After the fake Beebes returned to the room, we learned the committee had made Ohio State the No. 1 overall seed, followed by Texas, Pittsburgh and Kansas in that order. Next we moved on to the next four. The biggest debate came between San Diego State and BYU, which were competing for the sixth and seventh true seeds behind Duke. Several members called for a side-by-side comparison of the Aztecs and the Cougars, but the room stayed fairly quiet. As a few fake committee members quietly discussed the merits of the Aztecs and Cougars, Worlock reminded everyone that the actual committee would have that conversation for the entire room to hear. "Sidebar conversations are counterproductive," Worlock said. The volume of the debate increased immediately. BYU took the No. 6 seed. In a later vote in which fake Beebe did not participate, we flipped Pittsburgh and Texas, only to flip them again during the seed scrubbing process the following day.

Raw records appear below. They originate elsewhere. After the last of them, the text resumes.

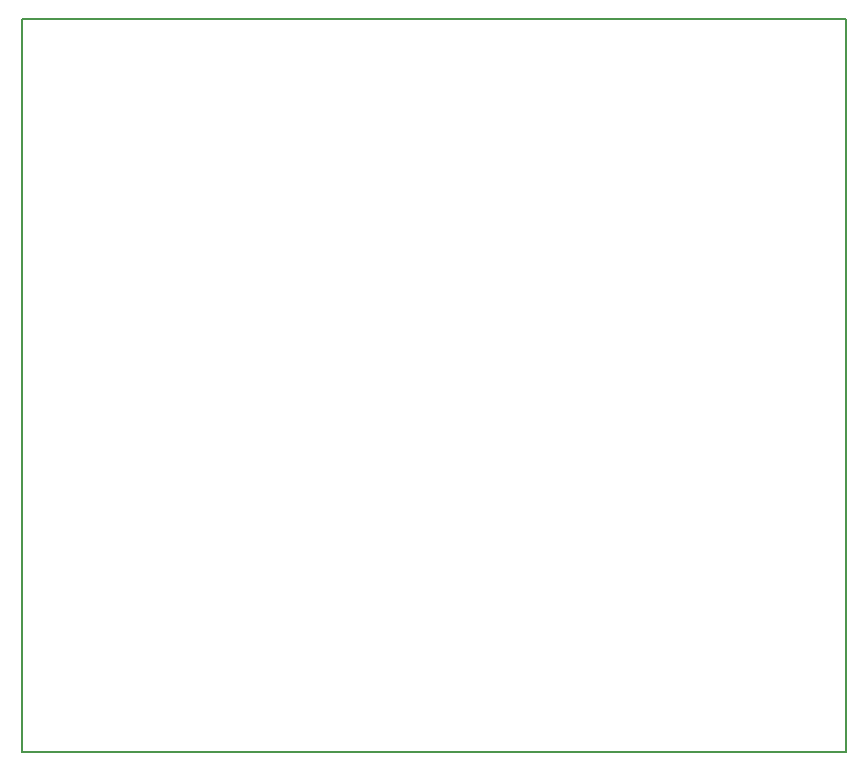
<source format=gm1>
G04 MADE WITH FRITZING*
G04 WWW.FRITZING.ORG*
G04 DOUBLE SIDED*
G04 HOLES PLATED*
G04 CONTOUR ON CENTER OF CONTOUR VECTOR*
%ASAXBY*%
%FSLAX23Y23*%
%MOIN*%
%OFA0B0*%
%SFA1.0B1.0*%
%ADD10R,2.755910X2.452200*%
%ADD11C,0.008000*%
%ADD10C,0.008*%
%LNCONTOUR*%
G90*
G70*
G54D10*
G54D11*
X4Y2448D02*
X2752Y2448D01*
X2752Y4D01*
X4Y4D01*
X4Y2448D01*
D02*
G04 End of contour*
M02*
</source>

After seeding a few more of the locks, we returned to the selection process. Selection works the same way as seeding. The teams under consideration appear on the screen, and committee members select their top eight. Then they rank the top eight vote-getters from No. 1 through No. 8. The top four vote-getters are placed into the field, while the bottom four are thrown back into the under consideration pool. "We go layer by layer by layer," Shaheen said.
Those layers make it difficult for committee members to think about how many teams from each conference have made the field. By the time one set of teams is placed into the field, it's time to debate the merits of eight more teams. This constant churn makes considering conference difficult. During the selection, I tried to figure out how many Big East teams we were putting in. I couldn't, because things were moving too fast.
The layers also make backroom deals almost impossible. For an AD or commissioner to broker a deal, he would have to first convince a majority of committee members to vote for a particular school during the "choose the eight best" vote. Since he wouldn't need to make a deal if the team were deserving, we'll assume it would be the eighth-best of the group that requires a numerical ranking from each voter. To get that team into the top four and into the field, he would have to convince several committee members to rank that team high -- probably in the top three -- to counteract the honest voters ranking that team No. 8. He'd also have to do it without being in the room for the major portion of the debate. On top of that, the voting would have to clear NCAA staffers, who probably would notice irregularities.